This is often easier said than done, however. After all, the main goal of most corporate boards is to generate profits for shareholders, and this quest for growing earnings can sometimes lead even the best of companies into inappropriate situations. It also eliminates many common investments right off the bat, such as the commonly recommended S&P 500 index.
Of course, there are alternative options, such as the S&P 500 Environmental & Socially Responsible Index. But you may have to do some extra legwork to find investments that meet your own personal ethical screens. Here are some suggestions to push you in the right direction.
Avoid Vice Stocks
One of the easiest ways to invest ethically is to avoid buying stocks in so-called “vice industries.” Vice industries typically include alcohol, gambling, weapons, tobacco or drugs. Note that you might have to do some research to define which companies are operating in the so-called “vice” industries.
For example, PepsiCo is generally regarded as a simple beverage company, particularly in the soda category. However, it has recently expanded into alcoholic beverages via the production of “Hard Mountain Dew,” which contains 5% ABV, in partnership with the Boston Beer Company.
Don’t Buy Stocks in Companies That Oppose Your Values
In addition to avoiding vice industries and selecting companies with high ESG grades, you may have specific ethical concerns that can help direct your investments as well.
For example, if you’re an animal rights activist, you might want to avoid investing in stocks that produce animal products, from food businesses to certain cosmetics companies. If you’re concerned about climate change, you might refrain from buying oil companies or other industries that are often identified as unfriendly to the environment, such as airlines and cruise companies.
Endorse ESG Companies
In recent years, environmental, social and governance standards have been applied to various companies to help investors determine how responsibly they operate.

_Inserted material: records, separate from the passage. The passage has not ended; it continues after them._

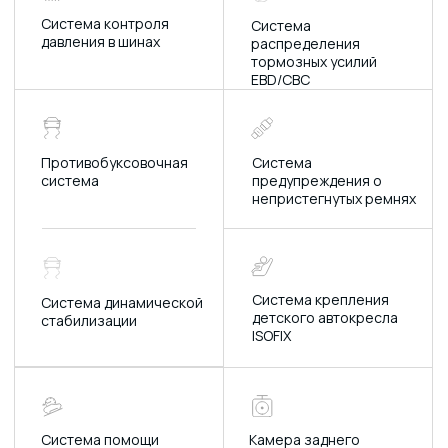
панорамный люк на
усталости водителя
крыше
Спутниковая система
Технология запуска-
остановки двигателя
Режим вождения
Сидения из
спорт
искусственной
кожи
Ручное переключение
Система
температуры воздуха
автоматической
в салоне
парковки
Зеркало заднего вида:
электрическая
регулировка, обогрев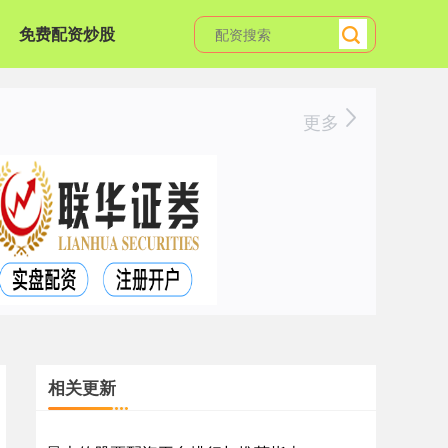
免费配资炒股
更多
相关更新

Environmental criteria screen companies for how well they manage and execute policies related to climate change and other environmental factors. Social standards refer to how a company interacts with people, from employees, suppliers and customers to the communities in which it operates. Governance considers such factors as executive pay, internal controls, shareholder rights and leadership issues.
Companies that rank highly in all of these ESG categories can be considered for purchase by an ethical investor.
Select Mutual Funds
As ethical investing has gotten a real foothold in the past few decades, literally hundreds of mutual funds have sprung up to service this growing market, in addition to the S&P 500 Environmental & Socially Responsible Index mentioned above.
Calvert, Parnassus and Pax World were among the first offering socially responsible funds, but now there’s a broad range of prominent companies to choose from, including Neuberger Berman, PIMCO and TIAA-CREF.
Hiring a professional manager to make your ethical and ESG choices for you can eliminate a lot of the leg work on your part.
Keep Your Banking Local
Small, local banks – particularly credit unions – are known for prioritizing the needs of their communities rather than overreaching for profit.
Local banks and credit unions can be easier to analyze in terms of who they do business with and where their profit comes from. While banking with a giant, international financial institution may offer a broader product line, and perhaps even a higher level of convenience, it’s also likely to be less personalized.
Historically speaking, it’s also more likely to be hit with a fine for improper conduct, as so many major banks have. In fact, in 2022 alone, the list of banks getting hit with major fines read like a who’s who list in American finance, from Bank of America and Citigroup to Goldman Sachs and Morgan Stanley. Wells Fargo, Chase and others have found themselves in the crosshairs of regulators in past years as well.